Use Biodegradable Toiletries
There obviously aren’t any water filtration systems in the middle of the Himalayas… So if you’re planning on using soap whilst trekking (seems obvious, but trust me, bathing isn’t a very common occurrence) then do ensure that your soap is both biodegradable and environmentally friendly. You don’t want to be damaging the fragile ecosystems with toxic soap if it happens to end up in the streams.
In terms of other hygiene items, avoid any single-use packaging and pack sustainable/zero waste items wherever possible. Ladies, menstrual cups are the way to go.
Stay on the Trails
The flora in the Himalayas is incredibly delicate, so please tread carefully. Stick to the trails and leave little trace. It’s as simple as that.
Avoid Riding a Horse if Possible
The horses in the mountains are small and often malnourished. Being an animal friendly traveller doesn’t become of less importance when you’re in the mountains… It’s vital that you respect them and their health like you would anywhere else in the world.

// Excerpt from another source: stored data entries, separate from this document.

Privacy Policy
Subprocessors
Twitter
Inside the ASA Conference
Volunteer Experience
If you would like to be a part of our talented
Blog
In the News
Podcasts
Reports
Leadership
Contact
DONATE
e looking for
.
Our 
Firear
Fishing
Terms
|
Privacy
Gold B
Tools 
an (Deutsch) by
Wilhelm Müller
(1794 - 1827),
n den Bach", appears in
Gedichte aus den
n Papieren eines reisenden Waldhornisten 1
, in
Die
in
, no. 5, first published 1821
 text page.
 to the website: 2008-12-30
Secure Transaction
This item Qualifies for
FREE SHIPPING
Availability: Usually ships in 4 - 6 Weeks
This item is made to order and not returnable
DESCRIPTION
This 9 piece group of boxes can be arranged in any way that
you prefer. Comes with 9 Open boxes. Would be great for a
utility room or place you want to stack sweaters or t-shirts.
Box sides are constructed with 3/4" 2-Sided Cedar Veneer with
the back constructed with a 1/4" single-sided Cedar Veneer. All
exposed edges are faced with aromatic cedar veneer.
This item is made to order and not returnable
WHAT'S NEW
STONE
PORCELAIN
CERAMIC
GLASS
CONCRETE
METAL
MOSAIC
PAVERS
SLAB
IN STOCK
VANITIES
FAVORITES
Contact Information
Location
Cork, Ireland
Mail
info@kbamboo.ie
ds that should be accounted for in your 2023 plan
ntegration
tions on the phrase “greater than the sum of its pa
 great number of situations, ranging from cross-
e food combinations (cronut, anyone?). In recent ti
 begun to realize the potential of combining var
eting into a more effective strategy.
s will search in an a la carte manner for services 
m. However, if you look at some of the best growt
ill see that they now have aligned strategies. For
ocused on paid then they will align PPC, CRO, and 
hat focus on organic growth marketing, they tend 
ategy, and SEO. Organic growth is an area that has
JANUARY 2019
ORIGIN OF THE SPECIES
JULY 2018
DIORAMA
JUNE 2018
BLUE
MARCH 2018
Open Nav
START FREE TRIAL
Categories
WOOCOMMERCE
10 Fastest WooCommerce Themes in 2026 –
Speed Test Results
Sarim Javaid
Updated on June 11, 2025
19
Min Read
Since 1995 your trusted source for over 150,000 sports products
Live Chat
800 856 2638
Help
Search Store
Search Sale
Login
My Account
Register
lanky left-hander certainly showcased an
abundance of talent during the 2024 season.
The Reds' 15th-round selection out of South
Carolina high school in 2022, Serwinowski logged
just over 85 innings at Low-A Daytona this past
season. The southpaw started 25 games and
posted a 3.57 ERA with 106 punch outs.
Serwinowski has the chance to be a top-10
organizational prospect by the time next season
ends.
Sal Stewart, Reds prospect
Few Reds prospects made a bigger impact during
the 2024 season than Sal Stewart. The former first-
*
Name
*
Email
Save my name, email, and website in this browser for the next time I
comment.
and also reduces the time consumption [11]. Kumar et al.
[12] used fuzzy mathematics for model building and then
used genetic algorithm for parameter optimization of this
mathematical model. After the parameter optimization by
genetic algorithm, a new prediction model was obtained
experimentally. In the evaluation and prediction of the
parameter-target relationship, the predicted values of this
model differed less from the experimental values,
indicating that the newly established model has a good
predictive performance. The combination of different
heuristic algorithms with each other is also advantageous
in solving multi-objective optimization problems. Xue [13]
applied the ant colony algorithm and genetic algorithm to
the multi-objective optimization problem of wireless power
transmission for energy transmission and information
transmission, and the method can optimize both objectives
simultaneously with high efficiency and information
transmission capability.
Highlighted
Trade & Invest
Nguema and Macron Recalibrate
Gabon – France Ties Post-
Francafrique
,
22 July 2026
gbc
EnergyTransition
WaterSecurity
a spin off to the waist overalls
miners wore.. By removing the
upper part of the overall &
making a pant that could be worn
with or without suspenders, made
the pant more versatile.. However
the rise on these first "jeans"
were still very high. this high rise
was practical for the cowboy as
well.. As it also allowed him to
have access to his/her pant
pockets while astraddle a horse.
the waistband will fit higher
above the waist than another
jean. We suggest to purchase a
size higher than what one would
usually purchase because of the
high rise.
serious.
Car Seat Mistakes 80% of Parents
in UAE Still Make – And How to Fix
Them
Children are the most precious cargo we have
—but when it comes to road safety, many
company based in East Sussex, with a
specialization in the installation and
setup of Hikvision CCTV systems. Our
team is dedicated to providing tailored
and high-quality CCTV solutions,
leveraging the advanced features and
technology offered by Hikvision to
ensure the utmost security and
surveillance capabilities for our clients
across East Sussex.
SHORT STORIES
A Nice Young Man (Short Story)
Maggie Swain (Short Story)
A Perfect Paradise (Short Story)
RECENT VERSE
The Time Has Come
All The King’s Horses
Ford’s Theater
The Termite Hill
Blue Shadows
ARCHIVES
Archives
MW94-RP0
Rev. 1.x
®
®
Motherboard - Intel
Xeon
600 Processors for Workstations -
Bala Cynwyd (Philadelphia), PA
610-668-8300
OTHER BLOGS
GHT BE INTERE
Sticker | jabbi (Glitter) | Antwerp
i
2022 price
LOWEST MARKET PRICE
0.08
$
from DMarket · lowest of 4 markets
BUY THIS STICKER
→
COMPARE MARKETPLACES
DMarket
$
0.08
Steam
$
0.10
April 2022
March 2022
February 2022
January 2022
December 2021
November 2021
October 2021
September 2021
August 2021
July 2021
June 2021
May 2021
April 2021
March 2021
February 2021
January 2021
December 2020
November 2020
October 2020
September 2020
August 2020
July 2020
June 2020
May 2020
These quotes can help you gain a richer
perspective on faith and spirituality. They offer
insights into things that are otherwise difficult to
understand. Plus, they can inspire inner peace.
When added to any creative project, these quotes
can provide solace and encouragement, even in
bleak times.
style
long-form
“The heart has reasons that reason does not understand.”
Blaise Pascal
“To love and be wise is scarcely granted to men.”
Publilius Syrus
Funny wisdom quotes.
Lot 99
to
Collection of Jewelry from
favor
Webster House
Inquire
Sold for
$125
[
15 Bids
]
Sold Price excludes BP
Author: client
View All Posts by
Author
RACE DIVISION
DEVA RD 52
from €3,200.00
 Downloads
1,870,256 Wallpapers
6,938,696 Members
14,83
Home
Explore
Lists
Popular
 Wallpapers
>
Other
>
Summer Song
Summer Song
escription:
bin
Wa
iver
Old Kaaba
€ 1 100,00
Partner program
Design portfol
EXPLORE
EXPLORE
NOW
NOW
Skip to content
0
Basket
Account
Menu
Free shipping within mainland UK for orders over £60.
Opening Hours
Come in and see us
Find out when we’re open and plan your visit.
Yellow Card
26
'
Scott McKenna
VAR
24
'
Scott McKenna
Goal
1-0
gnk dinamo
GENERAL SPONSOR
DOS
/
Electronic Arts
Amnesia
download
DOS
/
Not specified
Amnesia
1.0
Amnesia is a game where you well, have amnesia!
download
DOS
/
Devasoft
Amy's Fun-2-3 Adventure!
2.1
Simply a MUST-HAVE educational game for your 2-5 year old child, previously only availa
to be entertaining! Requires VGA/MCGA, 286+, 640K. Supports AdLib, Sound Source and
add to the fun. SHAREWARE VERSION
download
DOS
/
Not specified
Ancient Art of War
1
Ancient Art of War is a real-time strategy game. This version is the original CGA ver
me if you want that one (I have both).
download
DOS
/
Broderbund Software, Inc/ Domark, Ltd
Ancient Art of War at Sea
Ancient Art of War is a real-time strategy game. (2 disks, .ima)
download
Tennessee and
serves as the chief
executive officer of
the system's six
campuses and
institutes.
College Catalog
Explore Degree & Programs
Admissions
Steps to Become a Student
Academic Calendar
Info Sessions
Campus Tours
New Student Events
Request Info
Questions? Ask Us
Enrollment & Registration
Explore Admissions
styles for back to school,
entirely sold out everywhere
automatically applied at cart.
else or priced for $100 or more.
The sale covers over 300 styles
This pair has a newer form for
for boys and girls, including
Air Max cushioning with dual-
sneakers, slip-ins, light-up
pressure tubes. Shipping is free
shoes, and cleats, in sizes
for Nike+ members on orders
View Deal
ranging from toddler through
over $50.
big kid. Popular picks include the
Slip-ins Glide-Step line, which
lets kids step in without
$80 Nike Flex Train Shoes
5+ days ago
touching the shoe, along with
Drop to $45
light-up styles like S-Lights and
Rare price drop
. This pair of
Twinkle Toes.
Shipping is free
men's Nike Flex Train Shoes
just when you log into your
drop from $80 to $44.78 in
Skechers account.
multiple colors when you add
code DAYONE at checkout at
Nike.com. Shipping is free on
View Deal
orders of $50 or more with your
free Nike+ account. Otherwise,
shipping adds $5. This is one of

Don’t get an unnecessary horse ride just for the sake of it, stick to your own two feet instead! I know that avoiding them might not be an option if you get injured and need a mode of transport, or for those with a lack of mobility that still want to explore the beauty of the mountains, but only use them when/if it’s 100% needed. And do ensure that you don’t overload them… Those little ponies can only hold so much.
Always Give Way to the Donkeys/Yaks
Much like the porters, the donkeys and yaks always have right of way. If you hear them coming, step to the mountainside (not on the cliff edge – you don’t want to be pushed off by a donkey) and allow them to pass. And also, watch out for those yak horns… They are dangerous things!
Remember How Important Pack Animals are for the Local Communities
It can sometimes be difficult to see animals transporting such heavy loads on their back, but it’s so important to understand that in the Himalayas there isn’t another feasible solution… There are no roads, and these animals are relied on by mountain communities for their subsistence and livelihoods. Yaks and working equines can support entire families, transport basic goods, empower women and more…
Animals are essential for these communities, and that is so important!
Also, as tourists it is NOT our place to comment on what other communities do to survive… It would be unethical (and somewhat colonialist) to do so. We are guests, never forget that!